## What you have to do:
Retype every line of the data below without changing anything.

(Spatial layout data)
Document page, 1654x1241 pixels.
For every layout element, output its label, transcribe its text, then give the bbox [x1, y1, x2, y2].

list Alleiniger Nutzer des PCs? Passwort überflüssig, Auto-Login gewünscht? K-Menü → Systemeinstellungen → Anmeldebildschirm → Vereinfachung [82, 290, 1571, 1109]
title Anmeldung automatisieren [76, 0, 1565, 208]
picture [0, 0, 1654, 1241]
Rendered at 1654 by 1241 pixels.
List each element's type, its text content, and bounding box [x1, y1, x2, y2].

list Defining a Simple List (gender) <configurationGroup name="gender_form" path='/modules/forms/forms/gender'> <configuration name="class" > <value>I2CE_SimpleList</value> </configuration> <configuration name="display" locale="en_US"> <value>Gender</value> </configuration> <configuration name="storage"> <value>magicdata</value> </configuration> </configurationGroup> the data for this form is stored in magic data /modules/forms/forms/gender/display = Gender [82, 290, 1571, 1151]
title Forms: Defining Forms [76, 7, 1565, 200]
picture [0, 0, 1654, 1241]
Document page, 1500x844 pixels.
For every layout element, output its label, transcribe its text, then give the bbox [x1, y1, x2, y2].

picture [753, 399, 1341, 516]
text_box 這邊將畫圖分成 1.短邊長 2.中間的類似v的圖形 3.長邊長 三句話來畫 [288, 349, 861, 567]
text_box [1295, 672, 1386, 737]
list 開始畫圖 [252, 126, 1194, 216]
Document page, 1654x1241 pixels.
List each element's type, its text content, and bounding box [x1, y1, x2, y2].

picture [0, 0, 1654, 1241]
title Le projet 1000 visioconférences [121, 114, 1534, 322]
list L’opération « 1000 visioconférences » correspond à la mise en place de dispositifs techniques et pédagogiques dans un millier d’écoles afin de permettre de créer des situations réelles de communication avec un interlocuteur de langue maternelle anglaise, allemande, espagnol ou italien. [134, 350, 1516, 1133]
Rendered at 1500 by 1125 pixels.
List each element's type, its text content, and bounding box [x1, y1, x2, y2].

## Output for this task:
Document page, 1654x1241 pixels.
For every layout element, output its label, transcribe its text, then give the bbox [x1, y1, x2, y2].

list Alleiniger Nutzer des PCs? Passwort überflüssig, Auto-Login gewünscht? K-Menü → Systemeinstellungen → Anmeldebildschirm → Vereinfachung [82, 290, 1571, 1109]
title Anmeldung automatisieren [76, 0, 1565, 208]
picture [0, 0, 1654, 1241]
Rendered at 1654 by 1241 pixels.
List each element's type, its text content, and bounding box [x1, y1, x2, y2].

list Defining a Simple List (gender) <configurationGroup name="gender_form" path='/modules/forms/forms/gender'> <configuration name="class" > <value>I2CE_SimpleList</value> </configuration> <configuration name="display" locale="en_US"> <value>Gender</value> </configuration> <configuration name="storage"> <value>magicdata</value> </configuration> </configurationGroup> the data for this form is stored in magic data /modules/forms/forms/gender/display = Gender [82, 290, 1571, 1151]
title Forms: Defining Forms [76, 7, 1565, 200]
picture [0, 0, 1654, 1241]
Document page, 1500x844 pixels.
For every layout element, output its label, transcribe its text, then give the bbox [x1, y1, x2, y2].

picture [753, 399, 1341, 516]
text_box 這邊將畫圖分成 1.短邊長 2.中間的類似v的圖形 3.長邊長 三句話來畫 [288, 349, 861, 567]
text_box [1295, 672, 1386, 737]
list 開始畫圖 [252, 126, 1194, 216]
Document page, 1654x1241 pixels.
List each element's type, its text content, and bounding box [x1, y1, x2, y2].

picture [0, 0, 1654, 1241]
title Le projet 1000 visioconférences [121, 114, 1534, 322]
list L’opération « 1000 visioconférences » correspond à la mise en place de dispositifs techniques et pédagogiques dans un millier d’écoles afin de permettre de créer des situations réelles de communication avec un interlocuteur de langue maternelle anglaise, allemande, espagnol ou italien. [134, 350, 1516, 1133]
Rendered at 1500 by 1125 pixels.
List each element's type, its text content, and bounding box [x1, y1, x2, y2].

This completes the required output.